DMT for Depression? Clinical Trial Finds Hallucinogen Significantly Reduces Symptoms

U.K.-based Small Pharma is conducting a study of DMT and its potential for treating major depressive disorder.

As we venture further into this new era of psychedelic innovation and discovery, more folks are becoming aware of the potential benefits of substances like psilocybin, LSD, or ketamine. But what about dimethyltryptamine, or DMT, an active chemical in the hallucinogenic plant brew ayahuasca?

U.K.-based biotech company Small Pharma is conducting the first major study of DMT and its potential for treating major depressive disorder (MDD). The company, which focuses on short-duration psychedelic-assisted therapies for mental health conditions, completed its Phase IIa clinical trial, finding a “significant and clinically relevant reduction in depression symptoms” two weeks after dosing, compared to the placebo group, according to a news release.

“SPL026 (intravenous DMT) with supportive therapy was shown to have a significant antidepressant effect that was rapid and durable, with a remission rate of 57% at three months following a single dose of SPL026,” said Dr. Carol Routledge, Small Pharma’s chief medical and scientific officer.

Because of DMT’s short hallucinogenic duration, it’s possible the substance could be an even better clinical alternative to other psychedelics requiring longer treatment sessions. 

The trial, and one of the largest for a short-acting psychedelic, involved 34 patients with moderate to severe MDD, and those who were already medicated were withdrawn from treatment prior to dosing. Participants were given a short IV fusion of 21.5 mg of intravenous DMT, resulting in a 20 to 30-minute psychedelic experience. 

The two-phased study also included a blinded, randomized, placebo-controlled phase, where the primary endpoint assessed the DMT group versus the control group at two weeks post-dose. All participants were enrolled into an open-label phase of the study, which enabled the assessment of the “durability of the antidepressant effect,” along with comparative efficacy and safety of a one-dose versus a two-dose regimen of DMT.

Researchers said, following analysis of key secondary endpoints, that there was a rapid onset of antidepressant effects one week post-dose, though no apparent antidepressant effect was observed between a one- and two-dose regimen of intravenous DMT.

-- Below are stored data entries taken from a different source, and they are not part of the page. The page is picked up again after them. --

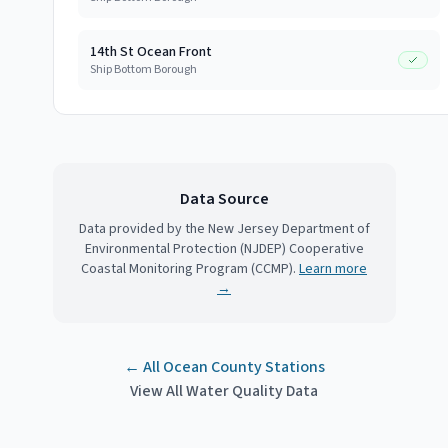
14th St Ocean Front
Ship Bottom Borough
Data Source
Data provided by the New Jersey Department of
Environmental Protection (NJDEP) Cooperative
Coastal Monitoring Program (CCMP).
Learn more
→
← All
Ocean County
Stations
View All Water Quality Data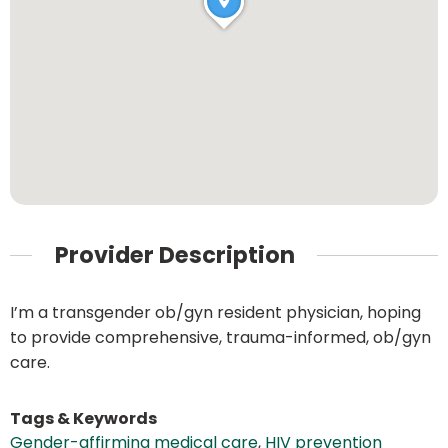
Provider Description
I’m a transgender ob/gyn resident physician, hoping
to provide comprehensive, trauma-informed, ob/gyn
care.
Tags & Keywords
Gender-affirming medical care
,
HIV prevention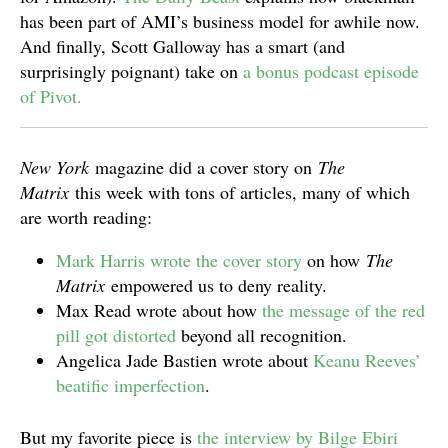
has been part of AMI’s business model for awhile now.
And finally, Scott Galloway has a smart (and
surprisingly poignant) take on
a bonus podcast episode
of Pivot.
New York
magazine did a cover story on
The
Matrix
this week with tons of articles, many of which
are worth reading:
Mark Harris wrote the cover story
on how
The
Matrix
empowered us to deny reality.
Max Read wrote about how
the message of the red
pill got distorted
beyond all recognition.
Angelica Jade Bastien wrote about
Keanu Reeves’
beatific imperfection
.
But my favorite piece is
the interview by Bilge Ebiri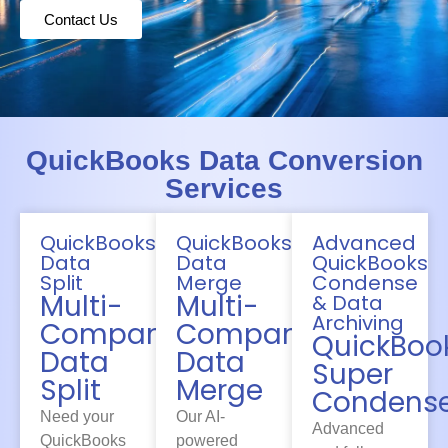
Contact Us
QuickBooks Data Conversion
Services
QuickBooks
QuickBooks
Advanced
Data
Data
QuickBooks
Split
Merge
Condense
Multi-
Multi-
& Data
Archiving
Company
Company
QuickBoo
Data
Data
Super
Split
Merge
Condens
Need your
Our AI-
Advanced
QuickBooks
powered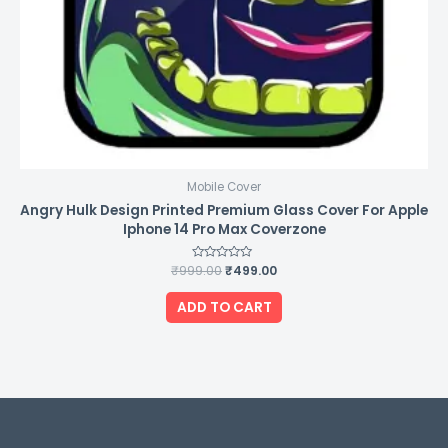
Mobile Cover
Angry Hulk Design Printed Premium Glass Cover For Apple
Iphone 14 Pro Max Coverzone
₹
999.00
Rated
₹
499.00
0
out
of
ADD TO CART
5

The intravenous dose of DMT was also well tolerated by all patients who received an active dose, with no drug-related serious adverse events, including suicidal ideation or behavior, reported. 

“The results are exciting for the field of psychiatry,” said Dr. David Erritzoe, a clinical psychiatrist at Imperial College London and chief investigator of the Phase I/IIa study. “For patients who experience little benefit from existing antidepressants, the potential for rapid and durable relief from a single treatment, as shown in this trial, is very promising.”

Small Pharma CEO George Tziras also spoke to the potential impact of the trial’s results, particularly for those hundreds of millions of people who live with MDD worldwide. Citing the greater confrontation of psychedelic medicine, addressing the decades of failure on behalf of pharmaceutical drugs, Tziras said the “scale of unmet needs” merits the further investigation of other more effective remedies.

“Our goal is to develop proprietary, scalable and reimbursable short-duration psychedelics with supportive therapy to address this need,” Tziras said. “I am delighted with our top-line results, which demonstrate proof-of-concept for SPL026 and provide encouraging support for our broader portfolio. I want to thank each patient who took part in this trial, as well as their families, the trial investigators, the employees of the trial sites and everyone who has supported the successful completion of this study.”

Research surrounding DMT, and ayahuasca, is still limited—as is psychedelic research surrounding mental health in the grand scheme—though it’s slowly beginning to amp up, as similar studies boast promising results for psychedelic treatment of otherwise treatment-resistant mental health conditions.

One recent study found that ayahuasca use, although a different experience than that of Small Pharma’s study participants, resulted in a high rate of adverse physical effects and challenging psychological effects, though they were generally not severe. In fact, the study found that many participants continued to attend ceremonies and generally perceived that the benefits overshadowed any adverse effects—88% of people surveyed considered adverse effects as an expected part of the process of growth or integration.

Next up, the detailed results of the Phase IIa trial are expected to be presented at upcoming scientific meetings and published in a peer-reviewed journal.